“¡Esto es Afganistán!”, grita con alegría un combatiente talibán mientras se sienta en un barco pirata con algunos de sus camaradas de armas en un parque de atracciones al oeste de Kabul. A carcajadas, disfrutan de la atracción.
Con su Kalashnikov o su ametralladora MP4 en bandolera, los soldados se aferran a los bancos de acero multicolores que se mueven hacia delante y hacia atrás, con sus pañuelos y turbantes al viento.
El lanzacohetes, que uno de ellos mecía minutos antes en sus brazos, se quedó finalmente en el suelo. Por precaución.
Los talibanes están contentos seis semanas después de la llegada del movimiento islamista a la capital afgana y su regreso al poder, dos décadas después de haber sido expulsados por una intervención internacional liderada por los Estados Unidos.
Desde entonces, la población teme un retorno al régimen fundamentalista impuesto en los años 1990, cuando la mayoría de los entretenimientos -como la música, la fotografía y la televisión- estaban prohibidos.

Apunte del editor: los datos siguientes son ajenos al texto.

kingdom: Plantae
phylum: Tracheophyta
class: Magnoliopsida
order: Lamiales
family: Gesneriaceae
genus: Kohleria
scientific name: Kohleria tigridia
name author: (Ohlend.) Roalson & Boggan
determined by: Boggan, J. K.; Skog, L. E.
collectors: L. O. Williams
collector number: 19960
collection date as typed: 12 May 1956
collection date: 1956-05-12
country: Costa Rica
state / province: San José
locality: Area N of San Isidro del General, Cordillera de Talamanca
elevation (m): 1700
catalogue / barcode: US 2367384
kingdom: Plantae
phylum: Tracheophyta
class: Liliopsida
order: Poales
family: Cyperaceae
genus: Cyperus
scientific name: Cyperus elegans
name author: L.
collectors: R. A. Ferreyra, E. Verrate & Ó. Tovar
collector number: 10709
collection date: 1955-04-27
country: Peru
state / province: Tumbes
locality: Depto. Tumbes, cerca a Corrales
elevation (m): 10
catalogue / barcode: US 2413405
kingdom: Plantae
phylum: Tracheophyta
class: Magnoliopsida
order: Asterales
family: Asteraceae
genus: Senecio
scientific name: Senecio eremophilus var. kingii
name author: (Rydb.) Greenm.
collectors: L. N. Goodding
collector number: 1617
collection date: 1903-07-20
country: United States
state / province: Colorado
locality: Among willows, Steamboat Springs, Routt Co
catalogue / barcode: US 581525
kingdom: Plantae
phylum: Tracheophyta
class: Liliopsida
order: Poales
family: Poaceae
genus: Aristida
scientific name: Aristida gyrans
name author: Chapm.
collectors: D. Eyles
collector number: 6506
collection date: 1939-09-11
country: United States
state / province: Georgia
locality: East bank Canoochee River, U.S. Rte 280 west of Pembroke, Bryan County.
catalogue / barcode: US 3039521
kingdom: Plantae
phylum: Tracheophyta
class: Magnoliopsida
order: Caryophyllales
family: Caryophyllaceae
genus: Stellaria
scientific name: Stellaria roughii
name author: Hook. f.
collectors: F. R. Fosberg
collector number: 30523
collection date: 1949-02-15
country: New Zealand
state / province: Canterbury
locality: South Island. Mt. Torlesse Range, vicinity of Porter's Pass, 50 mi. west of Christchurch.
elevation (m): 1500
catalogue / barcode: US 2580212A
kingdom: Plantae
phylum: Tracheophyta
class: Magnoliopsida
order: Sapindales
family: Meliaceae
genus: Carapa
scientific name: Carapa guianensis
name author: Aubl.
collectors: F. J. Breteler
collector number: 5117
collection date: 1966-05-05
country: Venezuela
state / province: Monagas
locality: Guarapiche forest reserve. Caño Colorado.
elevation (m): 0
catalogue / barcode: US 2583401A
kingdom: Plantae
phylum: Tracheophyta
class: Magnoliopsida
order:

Los islamistas tratan de tranquilizar a los afganos y a la comunidad internacional, afirmando que serán menos estrictos que en el pasado. Pero sus promesas dejan escépticos a los observadores.
Estos talibanes, de entre 18 y 52 años, disfrutan del parque de atracciones situado cerca del lago Qargha, en las afueras de Kabul. Por lo general, el lugar atrae a familias y niños que vienen a divertirse en los carruseles.
Desde que tomaron el poder, miles de talibanes de todo el país, a menudo procedentes del campo, han llegado a Kabul.
Dentro de este pequeño grupo de combatientes, la mayoría descubre por primera vez un parque de atracciones. Al final de la vuelta de tres minutos, aplauden y sonríen. Y el lanzacohetes vuelve a los brazos de su dueño.
En las pintorescas orillas del lago, otros talibanes suben a bordo de botes de pedales con forma de cisne, mientras que el sol comienza a esconderse detrás de las colinas circundantes.
Sin abandonar nunca sus armas, parten de a dos hacia el centro del lago en sus pequeños botes rosados, azules, verdes o amarillos, riendo cuando chocan entre ellos.
Algunos vestidos con trajes de camuflaje, otros con ropa tradicional, posan -con un fusil automático en la mano- para fotos tomadas por sus amigos en la orilla pedregosa.
Mientras tanto, una decena de talibanes mayores aprovechan el momento para rezar en el muelle donde depositaron su chal en el suelo, entre dos botes.